◆ **How to complete this task**:
Among the lines below, return each one that contains the word "display".

:: Material provided ::

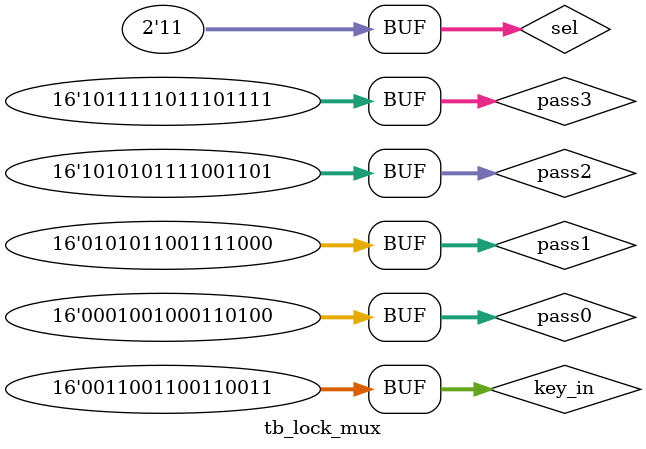
<source format=v>
`timescale 1ns/1ps
module tb_lock_mux;
    reg  [15:0] key_in;
    reg  [15:0] pass0, pass1, pass2, pass3;
    reg  [1:0]  sel;
    wire        unlock;
    wire [15:0] selected;

    PasswordLock uut (
        .key_in(key_in),
        .pass0(pass0),
        .pass1(pass1),
        .pass2(pass2),
        .pass3(pass3),
        .sel(sel),
        .unlock(unlock),
        .selected(selected)
    );

    initial begin
        // Set passwords
        pass0 = 16'h1234;
        pass1 = 16'h5678;
        pass2 = 16'habcd;
        pass3 = 16'hbeef;
        $monitor($time, "key=0x%h unlock=%b", key_in, unlock);
        end

    initial begin
        $display("Testing PasswordLock with 5ns interval...");
        // 时序输入，每隔5ns输入一组数据
        sel = 2'b00; key_in = 16'h1234; #5;
        sel = 2'b00; key_in = 16'h0000; #5;
        sel = 2'b01; key_in = 16'h5678; #5;
        sel = 2'b01; key_in = 16'h1111; #5;
        sel = 2'b10; key_in = 16'habcd; #5;
        sel = 2'b10; key_in = 16'h2222; #5;
        sel = 2'b11; key_in = 16'hbeef; #5;
        sel = 2'b11; key_in = 16'h3333; #5;
        // 保持最后一组数据一段时间
        #10;
        $display("Test complete.");
    end
endmodule

</source>
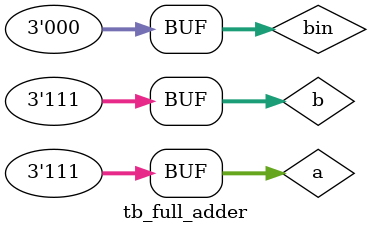
<source format=v>
module full_adder(a,b,bin,diff,cout);
input [2:0]a;
input [2:0]b;
input [2:0]bin;
output [2:0]diff;
output [2:0]cout;

assign diff = a^b^bin;
assign cout = (bin & b) | ((~a) & (bin|b)); 

endmodule


module tb_full_adder;

     reg [2:0]a;
	 reg [2:0]b;
	 reg [2:0]bin;
     wire [2:0]diff;
	 wire [2:0]cout;
	 integer i,j;
	 
     full_adder Fa (.a(a) ,.b(b),.diff(diff),.bin(bin),.cout(cout));
	 
     initial begin
		 
         $monitor("a = %b ,b= %b , diff = %b , borrow = %b ",a,b,diff,cout);
		 $dumpfile("fullsub.vcd");
		 $dumpvars;
a = 0; b = 0; bin = 0;#5
a = 0; b = 1; bin = 0;#5
a = 0; b = 2; bin = 0;#5
a = 0; b = 3; bin = 0;#5
a = 0; b = 4; bin = 0;#5
a = 0; b = 5; bin = 0;#5
a = 0; b = 6; bin = 0;#5
a = 0; b = 7; bin = 0;#5

a = 1; b = 0; bin = 0;#5
a = 1; b = 1; bin = 0;#5
a = 1; b = 2; bin = 0;#5
a = 1; b = 3; bin = 0;#5
a = 1; b = 4; bin = 0;#5
a = 1; b = 5; bin = 0;#5
a = 1; b = 6; bin = 0;#5
a = 1; b = 7; bin = 0;#5

a = 2; b = 0; bin = 0;#5
a = 2; b = 1; bin = 0;#5
a = 2; b = 2; bin = 0;#5
a = 2; b = 3; bin = 0;#5
a = 2; b = 4; bin = 0;#5
a = 2; b = 5; bin = 0;#5
a = 2; b = 6; bin = 0;#5
a = 2; b = 7; bin = 0;#5

a = 3; b = 0; bin = 0;#5
a = 3; b = 1; bin = 0;#5
a = 3; b = 2; bin = 0;#5
a = 3; b = 3; bin = 0;#5
a = 3; b = 4; bin = 0;#5
a = 3; b = 5; bin = 0;#5
a = 3; b = 6; bin = 0;#5
a = 3; b = 7; bin = 0;#5

a = 4; b = 0; bin = 0;#5
a = 4; b = 1; bin = 0;#5
a = 4; b = 2; bin = 0;#5
a = 4; b = 3; bin = 0;#5
a = 4; b = 4; bin = 0;#5
a = 4; b = 5; bin = 0;#5
a = 4; b = 6; bin = 0;#5
a = 4; b = 7; bin = 0;#5

a = 5; b = 0; bin = 0;#5
a = 5; b = 1; bin = 0;#5
a = 5; b = 2; bin = 0;#5
a = 5; b = 3; bin = 0;#5
a = 5; b = 4; bin = 0;#5
a = 5; b = 5; bin = 0;#5
a = 5; b = 6; bin = 0;#5
a = 5; b = 7; bin = 0;#5

a = 6; b = 0; bin = 0;#5
a = 6; b = 1; bin = 0;#5
a = 6; b = 2; bin = 0;#5
a = 6; b = 3; bin = 0;#5
a = 6; b = 4; bin = 0;#5
a = 6; b = 5; bin = 0;#5
a = 6; b = 6; bin = 0;#5
a = 6; b = 7; bin = 0;#5

a = 7; b = 0; bin = 0;#5
a = 7; b = 1; bin = 0;#5
a = 7; b = 2; bin = 0;#5
a = 7; b = 3; bin = 0;#5
a = 7; b = 4; bin = 0;#5
a = 7; b = 5; bin = 0;#5
a = 7; b = 6; bin = 0;#5
a = 7; b = 7; bin = 0;

end
 
endmodule

</source>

:::

◆ **Solution to the problem**:
        $display("Testing PasswordLock with 5ns interval...");
        $display("Test complete.");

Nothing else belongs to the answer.